* [Soal Latihan]:
(A) Alihkan kalimat "Di dalam bilik, Parinem tinggal bersama tiga lansia lainnya." dari berita pengungsi Merapi ke bahasa Inggris.
(B) Teruskan berita tentang pengungsi erupsi Gunung Merapi di Magelang, mulai dari sesudah kalimat terakhirnya.

* [Teks yang Diambil]:
★ ★ ★ ★

Warga Mengaku Kesulitan Patuhi Protokol Kesehatan di Pengungsian
Sebagian pengungsi erupsi Gunung Merapi di Kabupaten Magelang, Jawa Tengah, belum menerapkan protokol kesehatan secara ketat. Selain berkerumun, masih ada sejumlah orang yang beraktivitas tanpa menggunakan masker.
Oleh
KRISTI UTAMI/PANDU WIYOGA
·3 menit baca
MAGELANG, KOMPAS — Sebagian pengungsi erupsi Gunung Merapi di Kabupaten Magelang, Jawa Tengah, belum menerapkan protokol kesehatan secara ketat. Selain berkerumun, masih ada sejumlah orang yang beraktivitas tanpa menggunakan masker.
Di pengungsian Balai Desa Deyangan, Kecamatan Mertoyudan, Jumat (13/11/2020), misalnya, sebagian orang terlihat tanpa masker. Mayoritas adalah lansia dan anak-anak. Alasan mereka beragam, seperti sulit bernapas, lupa, dan masker masih dicuci.
Parinem (75), pengungsi asal Desa Krinjing, Kecamatan Dukun, misalnya, mengaku dirinya kesulitan bernapas jika memakai masker. Untuk itu, ia lebih sering tidak memakai masker, baik saat beraktivitas di dalam bilik maupun di luar bilik. Di dalam bilik, Parinem tinggal bersama tiga lansia lainnya.
”Kalau pakai masker napasnya tidak lega, saya kurang nyaman. Mungkin karena tidak biasa,” kata Parinem saat ditemui di Pengungsian Balai Desa Deyangan.

★ ★ ★ ★

* [Bahan yang Disediakan]:
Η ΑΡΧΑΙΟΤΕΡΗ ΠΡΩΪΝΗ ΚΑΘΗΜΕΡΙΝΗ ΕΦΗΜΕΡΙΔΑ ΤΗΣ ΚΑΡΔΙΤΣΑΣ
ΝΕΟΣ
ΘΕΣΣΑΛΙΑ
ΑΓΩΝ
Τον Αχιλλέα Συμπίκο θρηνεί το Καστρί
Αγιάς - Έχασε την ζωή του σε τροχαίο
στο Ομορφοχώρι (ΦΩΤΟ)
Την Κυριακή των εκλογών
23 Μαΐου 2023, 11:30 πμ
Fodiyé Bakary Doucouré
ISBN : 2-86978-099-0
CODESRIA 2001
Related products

★ ★ ★ ★

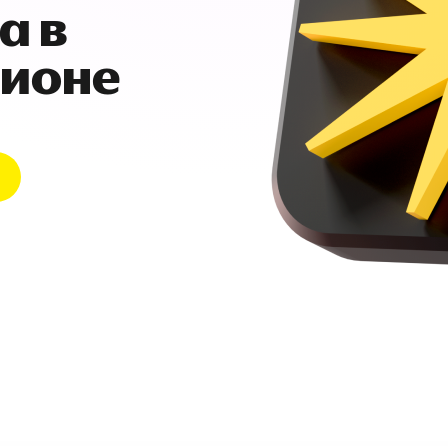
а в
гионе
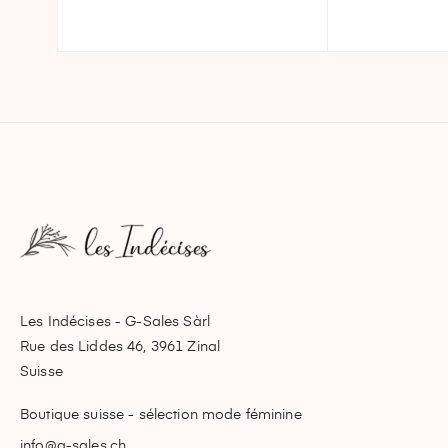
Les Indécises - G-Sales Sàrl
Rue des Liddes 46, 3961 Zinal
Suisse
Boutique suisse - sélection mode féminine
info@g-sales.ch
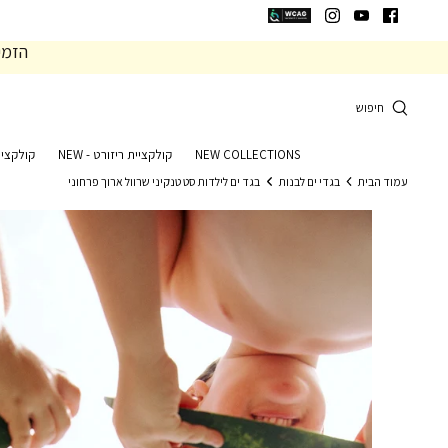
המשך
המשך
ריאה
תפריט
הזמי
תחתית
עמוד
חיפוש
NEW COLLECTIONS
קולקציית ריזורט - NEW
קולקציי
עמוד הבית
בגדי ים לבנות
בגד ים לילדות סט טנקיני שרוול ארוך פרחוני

★ ★ ★ ★

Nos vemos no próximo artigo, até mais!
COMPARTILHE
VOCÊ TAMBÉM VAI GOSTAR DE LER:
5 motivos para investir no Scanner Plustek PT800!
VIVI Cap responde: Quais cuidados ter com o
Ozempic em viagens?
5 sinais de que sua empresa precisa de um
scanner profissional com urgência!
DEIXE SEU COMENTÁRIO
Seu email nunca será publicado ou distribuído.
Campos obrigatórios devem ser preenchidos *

★ ★ ★ ★

* [Kunci Jawaban]:
(A) Inside the cubicle, Parinem lives with three other elderly people.

(B)
Salah satu sukarelawan di pengungsian Balai Desa Deyangan, Tio (22), juga terpanatu tidak memakai masker. Tio beralasan, dirinya lupa memakai kembali maskernya setelah makan.
”Saya bawa masker, tapi ketinggalan di atas motor. Tadi habis makan, terus buru-buru jadi lupa tidak dipakai lagi,” ujarnya.
Sementara itu, Santi (36), pengungsi di pengungsian Balai Desa Banyurojo, Kecamatan Mertoyudan, juga terpantau tidak memakai masker, Jumat pagi. Ia tidak memakai masker karena masker miliknya sedang dicuci. ”Maklum cuma punya dua, yang satu belum kering dan yang satu belum dicuci,” ucapnya.
Peristiwa serupa juga terjadi di pengungsian Balai Desa Mertoyudan. Hanya sebagian kecil dari total 187 pengungsi di sana yang mematuhi protokol kesehatan. Di mana-mana masih terlihat pengungsi berkerumun dan tidak menggunakan masker.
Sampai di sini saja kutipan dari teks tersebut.